I fantasmi del futuro, dal secondo dopoguerra del Novecento, sono montati in fretta per ogni dove e per ogni anima abitante il pianeta secondo macchinazioni irreparabili, talvolta geniali e volubilmente cattivanti: un futuro che, il più delle volte, non evitava tragedie epocali, invasioni aliene multiformi, terrificanti disastri ecologi per acqua, siccità e estinzioni massive. A un certo punto esportammo addirittura su Marte la peste umana, al termine di un’avventura che avrebbe dovuto essere meravigliosa. Nei nostri tempi – definiti in svariati modi – quelle visioni si sono accentrate in una specie di “schermo ubiquo” suppletivo del mondo reale, con miliardi di schermi affiliati, schermetti e monitor usurpanti tasche, scrivanie, strade metropolitane, e perfino occhiali. Scrive bene Marco Malvestio: quello che accade nel mondo, dalle Twin Towers a Venezia sommersa, dalle guerre in Medioriente al terrorismo, si confonde con le visioni già viste nei film hollywoodiani e giapponesi: pellicole nel frattempo trasformate anch’esse in impianti digitali pervasivi. La confusione è grande, Dick e Ballard forse se la ridono dall’aldilà, il più ecumenico Bradbury un po’ meno, ma tutti noi viviamo tracolli finanziari e epidemici mentre assistiamo a decine di Serie TV distopiche come esseri insani alla mercé di contagi psichici e distorsioni genetiche.

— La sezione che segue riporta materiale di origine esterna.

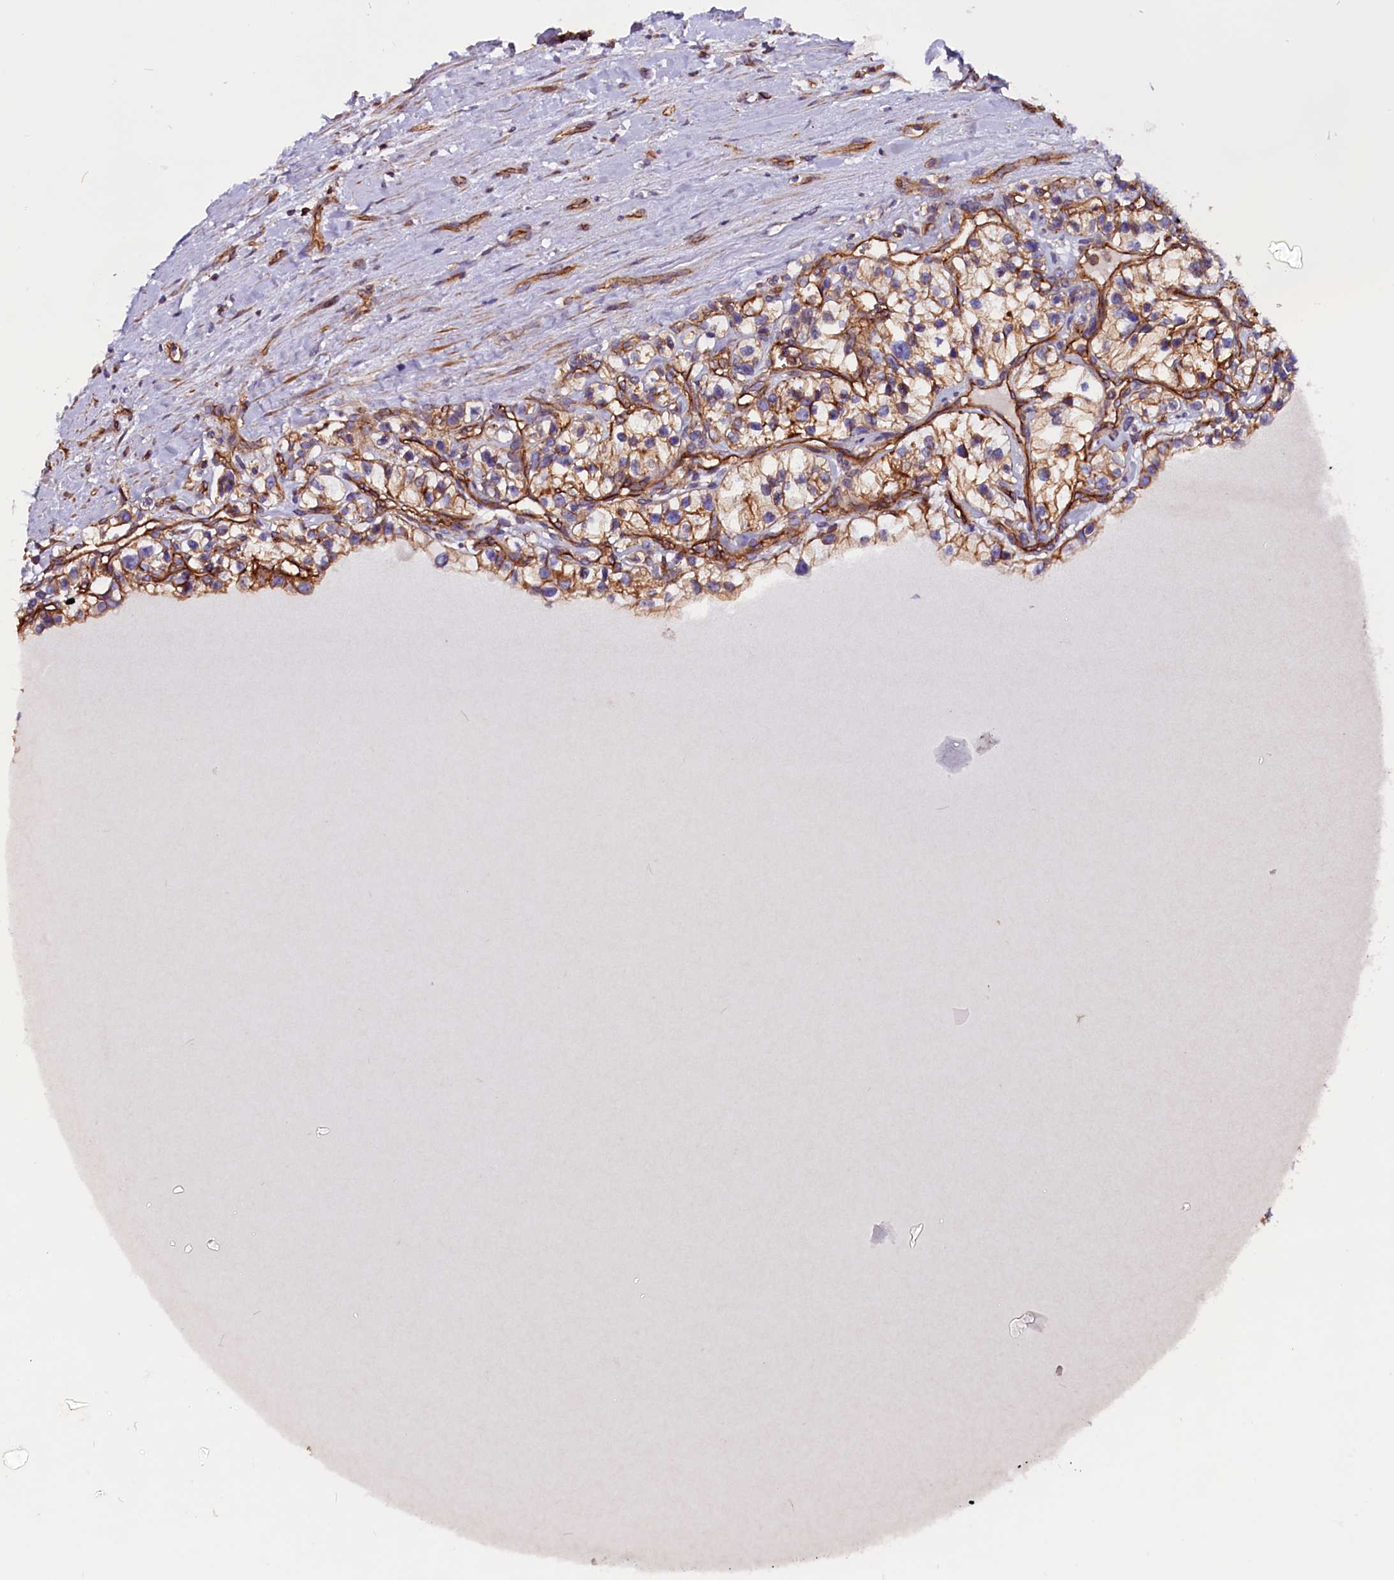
{"staining": {"intensity": "moderate", "quantity": ">75%", "location": "cytoplasmic/membranous"}, "tissue": "renal cancer", "cell_type": "Tumor cells", "image_type": "cancer", "snomed": [{"axis": "morphology", "description": "Adenocarcinoma, NOS"}, {"axis": "topography", "description": "Kidney"}], "caption": "Protein staining of adenocarcinoma (renal) tissue shows moderate cytoplasmic/membranous expression in approximately >75% of tumor cells.", "gene": "ZNF749", "patient": {"sex": "female", "age": 57}}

È un mondo strano quello in cui abbiamo trasformato (in una manciata di decenni) il mondo “vero” che andava avanti da milioni di anni. In Raccontare la fine del mondo l’analisi di questi “tempi fantascientifici” va anche oltre la definizione: in letteratura, cinema e arti nel corso di un secolo il concetto di “umanità” ha sovvertito le regole, dapprima nel fantastico elaborato dall’uomo e successivamente nella sostanza del corpo planetario. Dall’era dell’atomo all’era dei virus le immagini ricordate in ogni pagina del libro, oltre che rivelatrici, si fanno sempre più spaventose, grazie alla lucida attrezzatura mnemonica dell’autore e all’evidenza di racconti e immagini sottratti alla fantasia e messi di pari peso nella realtà terrestre. Se i film “catastrofici” la fanno da padrone, non meno digressioni dall’argomento rivelano romanzi trasformati in veri classici della narrativa mondiale. Se la dominanza della TV impressiona per la sua metamorfosi in realtà tangibile, l’esasperazione del contemporaneo – secondo Malvestio – è giunta a un punto di non ritorno in cui nessuno più riesce a discernere nella schiuma temporale in cui siamo immersi.

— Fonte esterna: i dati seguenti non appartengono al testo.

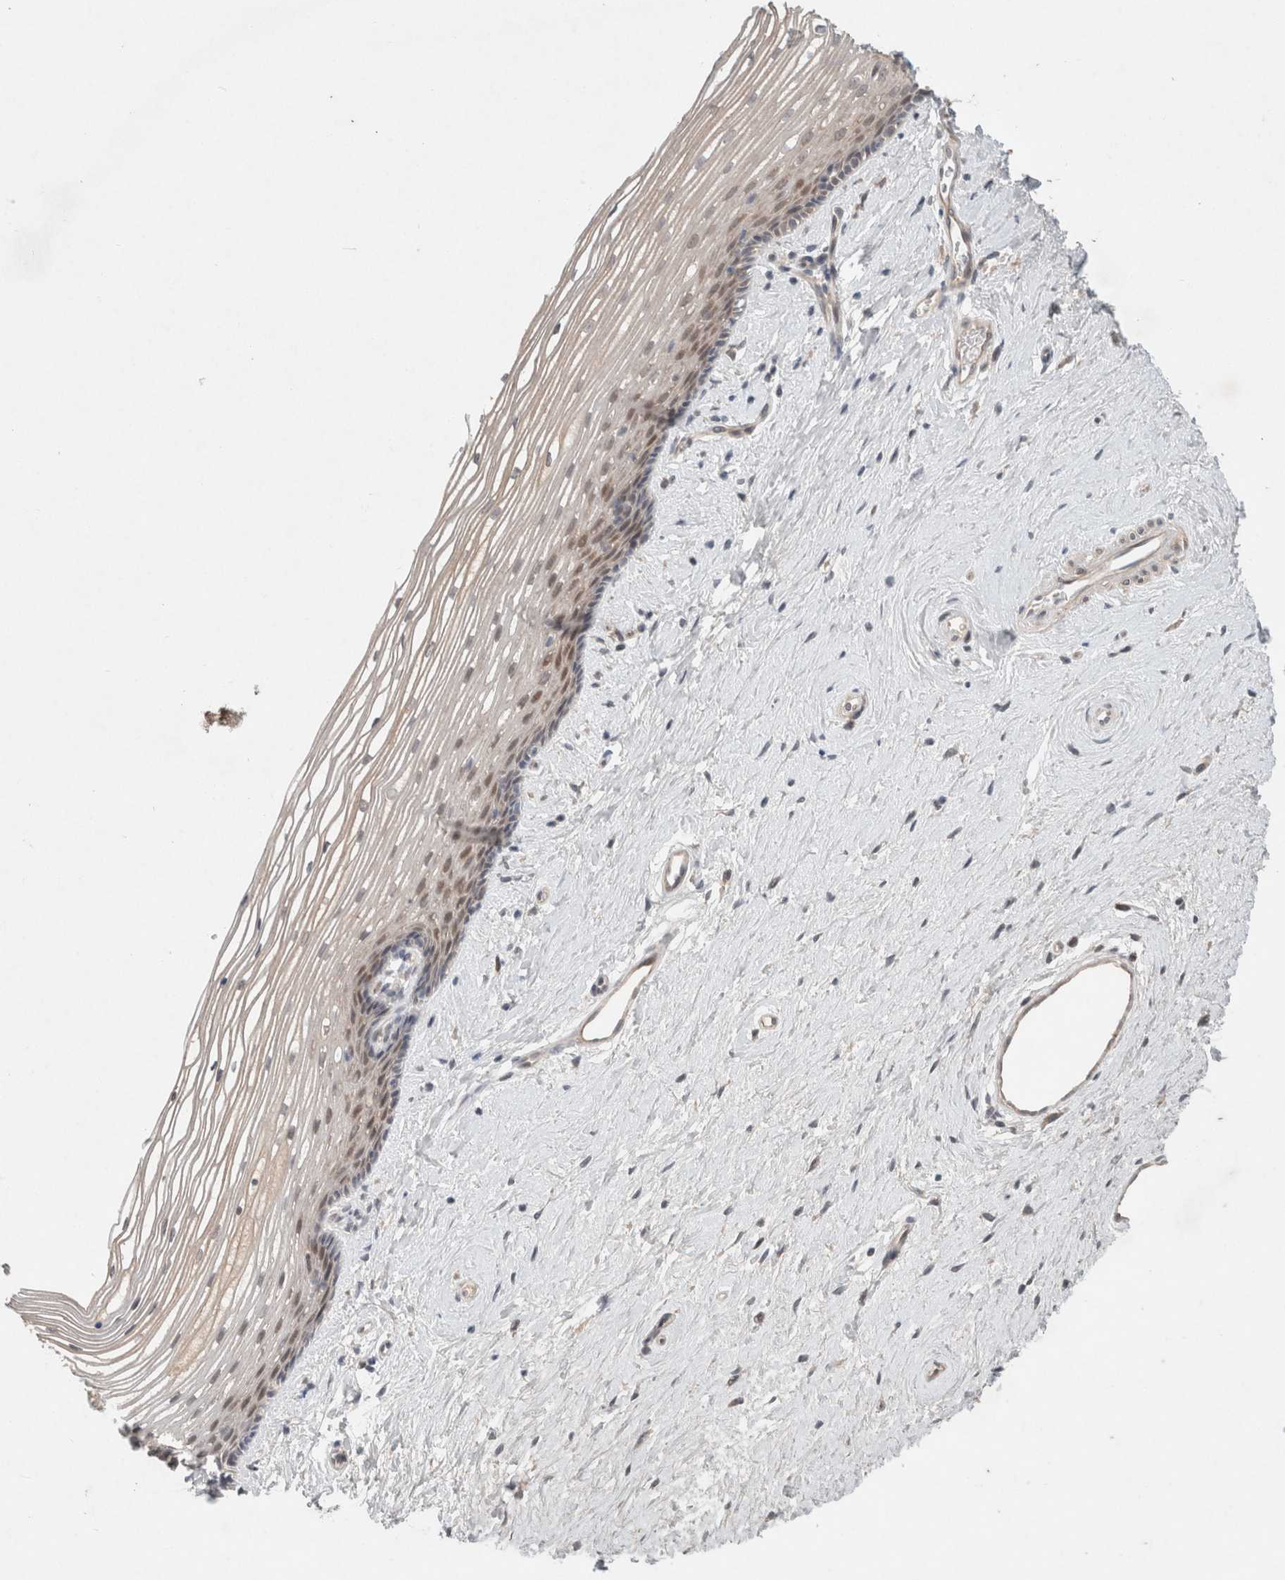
{"staining": {"intensity": "moderate", "quantity": "<25%", "location": "cytoplasmic/membranous,nuclear"}, "tissue": "vagina", "cell_type": "Squamous epithelial cells", "image_type": "normal", "snomed": [{"axis": "morphology", "description": "Normal tissue, NOS"}, {"axis": "topography", "description": "Vagina"}], "caption": "Immunohistochemical staining of benign human vagina demonstrates moderate cytoplasmic/membranous,nuclear protein expression in approximately <25% of squamous epithelial cells.", "gene": "RASAL2", "patient": {"sex": "female", "age": 46}}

Dal nucleare e Hiroshima a Černobyl’ e Fukushima, dall’invasione extraterrestre inventata da Wells e narrata in radio da Welles al contagio virale HIV e Covid-19 (senza scordare la miriade d’altri agenti infettivi invisibili), dalle estinzioni avvenute (e dimostrate) nel corso delle ere geologiche al cambiamento climatico, il viaggio attraverso le discordanze in questo libro rivela quanto ormai la scena (per lo più apocalittica) sia descritta non soltanto dal mondo anglosassone: in ciò che oggi viene definito Afrofuturismo si fanno i conti con l’Antropocene divenuto un vero e proprio iperoggetto. Se la letteratura non può essere soltanto una rilettura del reale, scrive Malvestio, che almeno riesca a descrivere cosa è l’Antropocene e cerchi di immaginare come il mondo finisce, se finisce, manifestando con chiarezza l’intento di cambiare lo stato delle cose.